I know for sure that human behavior could be predicted with data science and machine learning. People lie—data does not. Taking a look at human behavior from a sales data analysis perspective, we can get more valuable insights than from social surveys.
In this article, I want to show how machine learning approaches can help with customer demand forecasting. Since I have experience in building forecasting models for retail field products, I’ll use a retail business as an example.
Moreover, considering uncertainties related to the COVID-19 pandemic, I’ll also describe how to enhance forecasting accuracy.
And don’t worry if your business’s focus isn’t on retail. The main goal of this article is to describe the logic of how machine learning can be applied in demand forecasting both in a stable environment and in crisis.

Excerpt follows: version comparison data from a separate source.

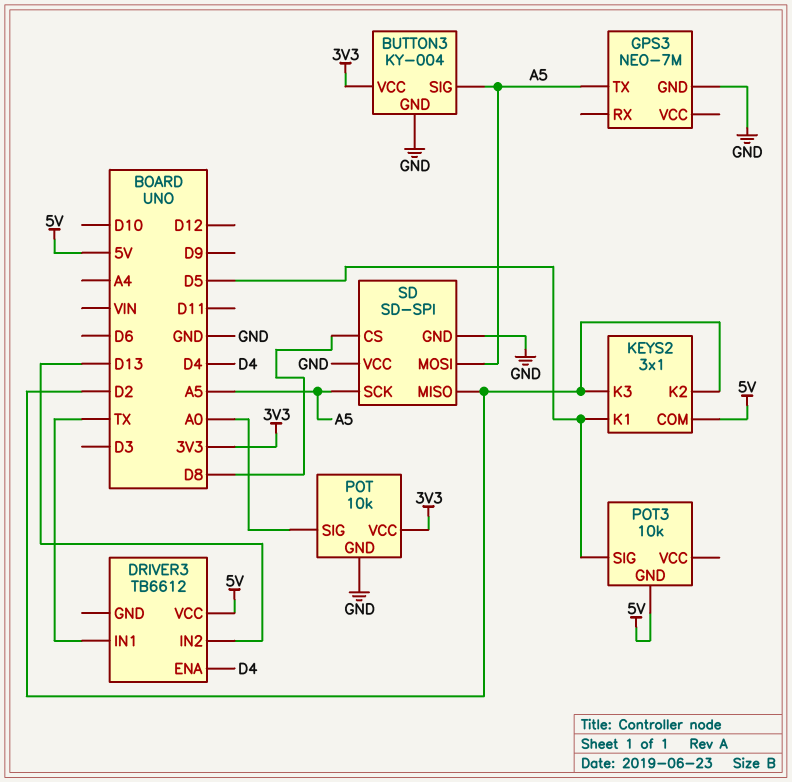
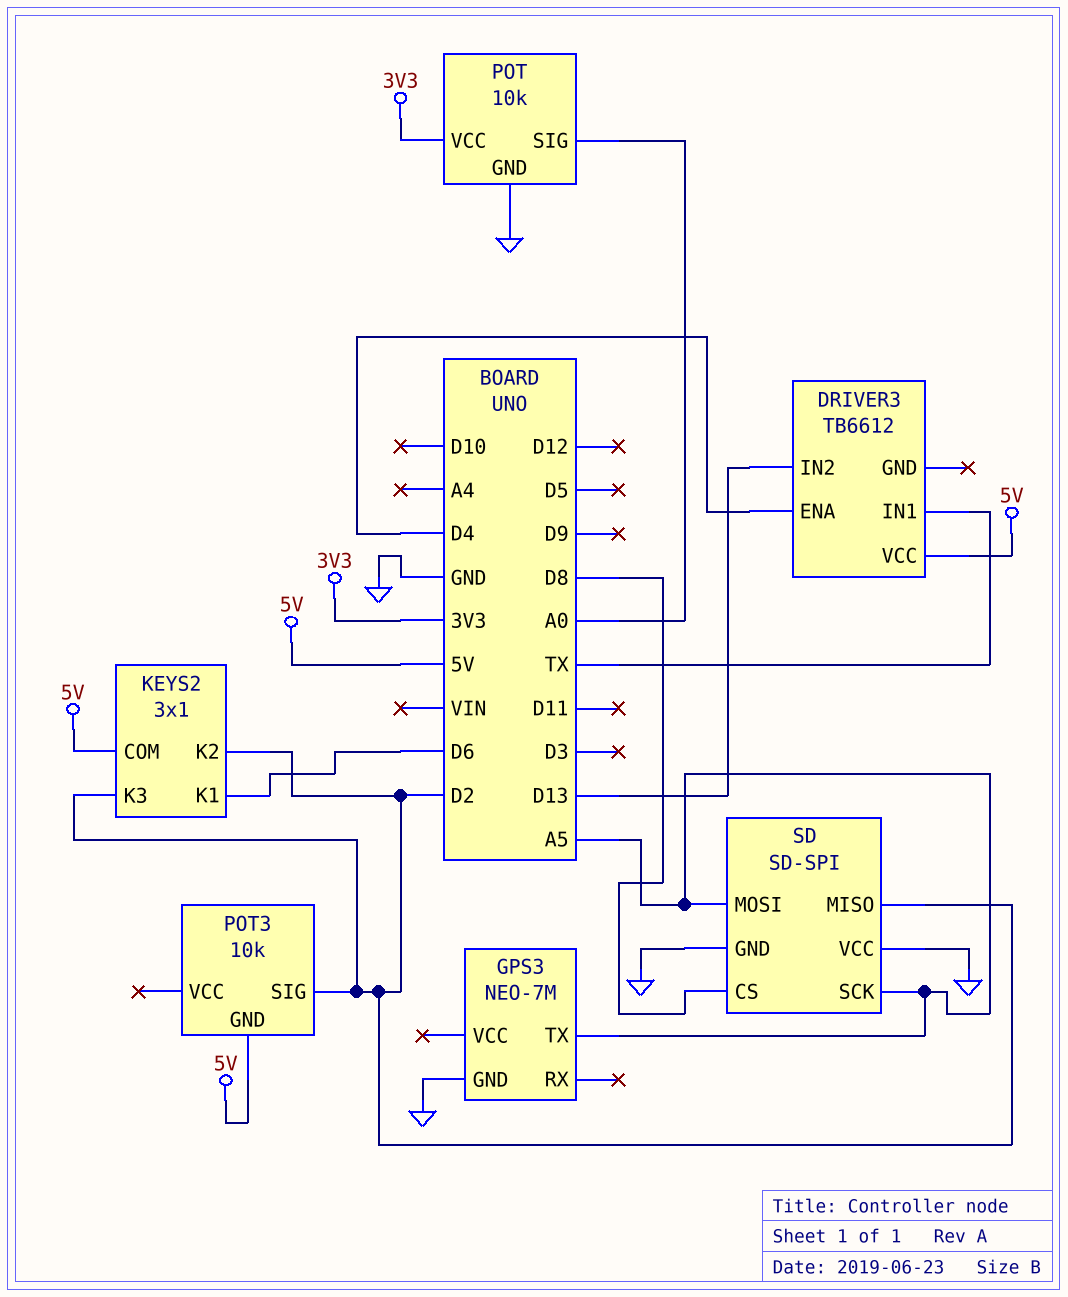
BUTTON3: KY-004 -> none
BUTTON3 pin GND: GND -> none
BUTTON3 pin SIG: A5 -> none
BUTTON3 pin VCC: 3V3 -> none
KEYS2 pin K1: D5 -> D6
POT3 pin SIG: D5 -> D2

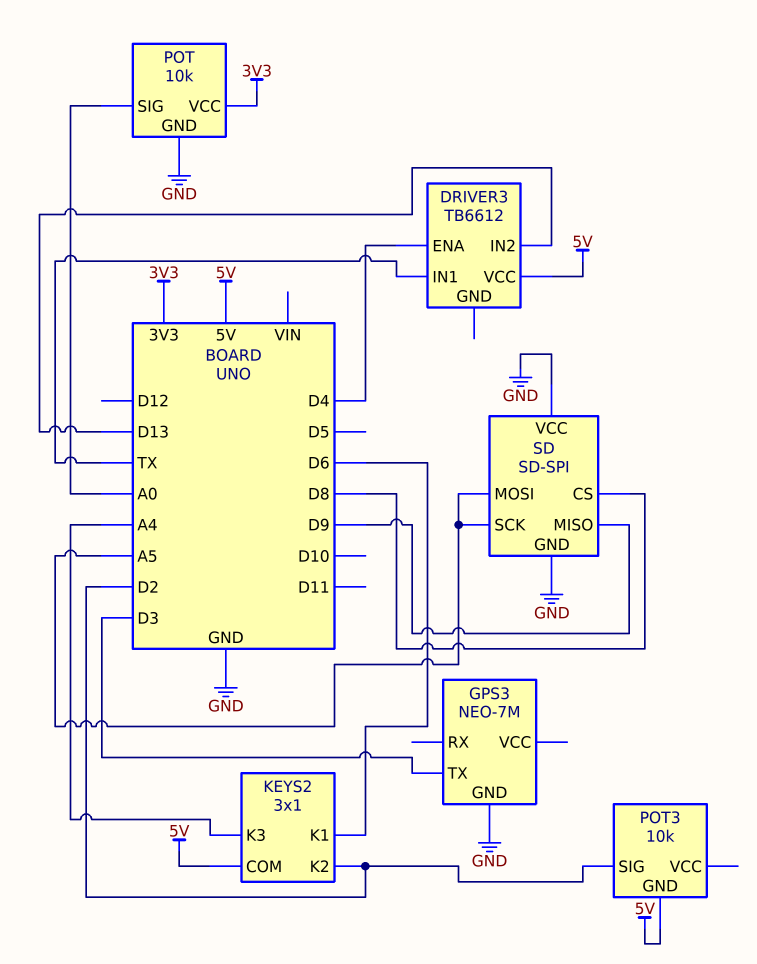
GPS3 pin TX: A5 -> D3
KEYS2 pin K3: D2 -> A4
SD pin MISO: D2 -> D9

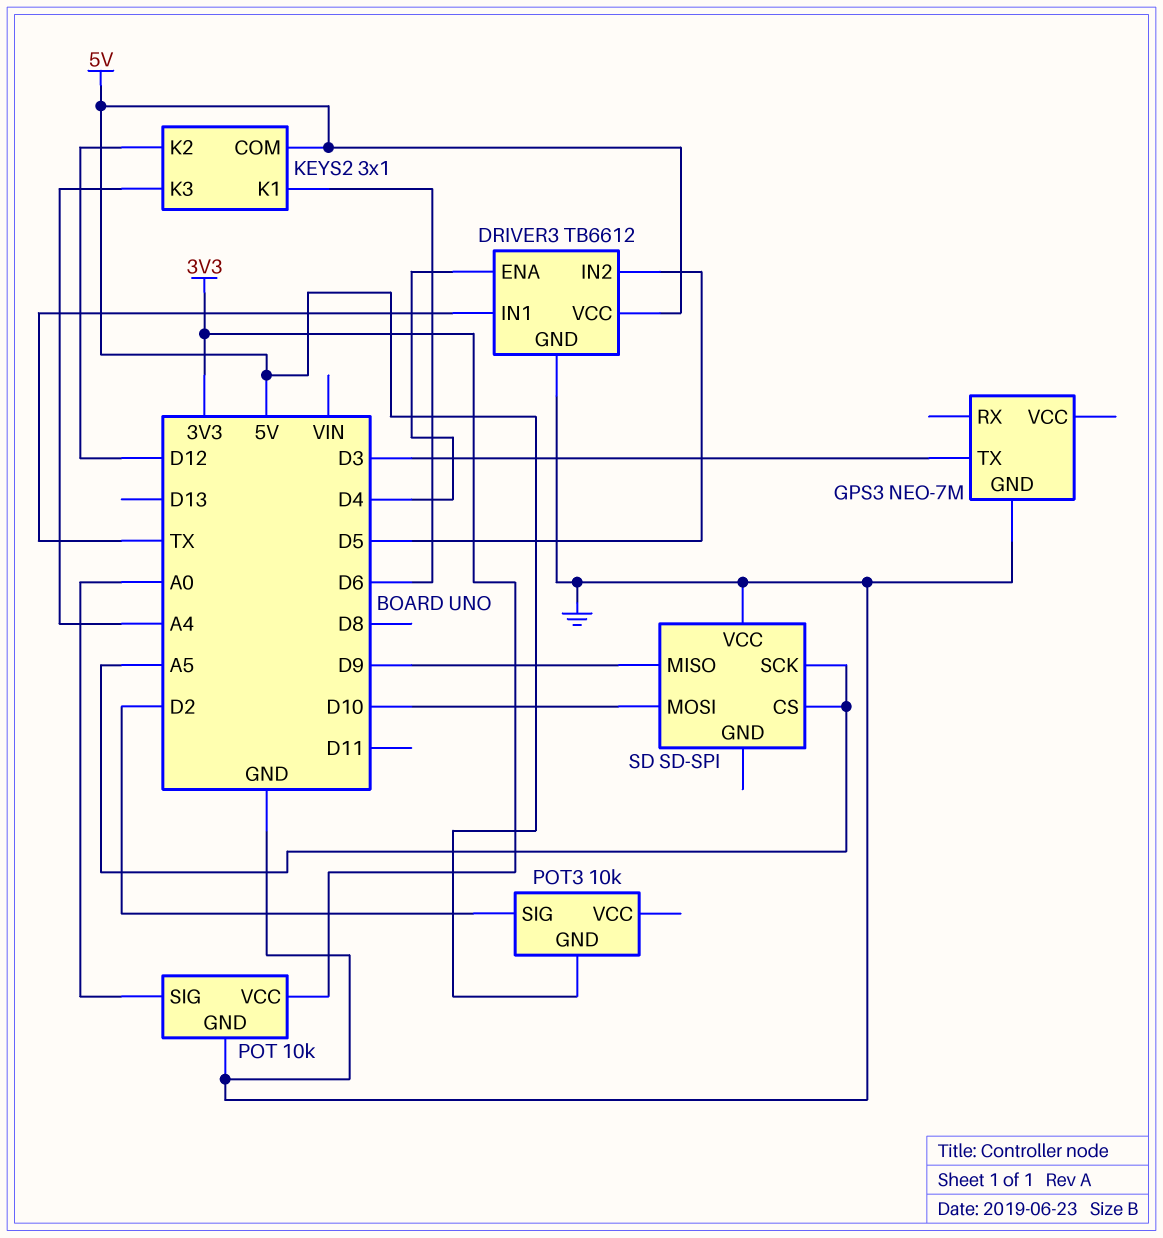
DRIVER3 pin GND: none -> GND
DRIVER3 pin IN2: D13 -> D5
KEYS2 pin K2: D2 -> D12
SD pin CS: D8 -> A5
SD pin GND: GND -> none
SD pin MOSI: A5 -> D10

Updated 4/20/2020: COVID-19 as an Anomaly: How to Forecast Demand in Crisis
What Is Demand Forecasting in Machine Learning?
Machine learning techniques allow predicting the amount of products/services to be purchased during a defined future period. In this case, a software system can learn from data for improved analysis. Compared to traditional demand forecasting methods, machine learning:
- Accelerates data processing speed
- Provides a more accurate forecast
- Automates forecast updates based on the recent data
- Analyzes more data
- Identifies hidden patterns in data
- Creates a robust system
- Increases adaptability to changes
According to technology trends in the retail sphere, demand forecasting is often aimed to improve the following processes:
• Supplier relationship management. By having the prediction of customer demand in numbers, it’s possible to calculate how many products to order, making it easy for you to decide whether you need new supply chains or to reduce the number of suppliers.
• Customer relationship management. Customers planning to buy something expect the products they want to be available immediately. Demand forecasting allows you to predict which categories of products need to be purchased in the next period from a specific store location. This improves customer satisfaction and commitment to your brand.
• Order fulfillment and logistics. Demand forecasting features optimize supply chains. This means that at the time of order, the product will be more likely to be in stock, and unsold goods won’t occupy prime retail space.
• Marketing campaigns. Forecasting is often used to adjust ads and marketing campaigns and can influence the number of sales. Sophisticated machine learning forecasting models can take marketing data into account as well.
• Manufacturing flow management. Being part of the ERP, time series-based demand forecasting predicts production needs based on how many goods will eventually be sold.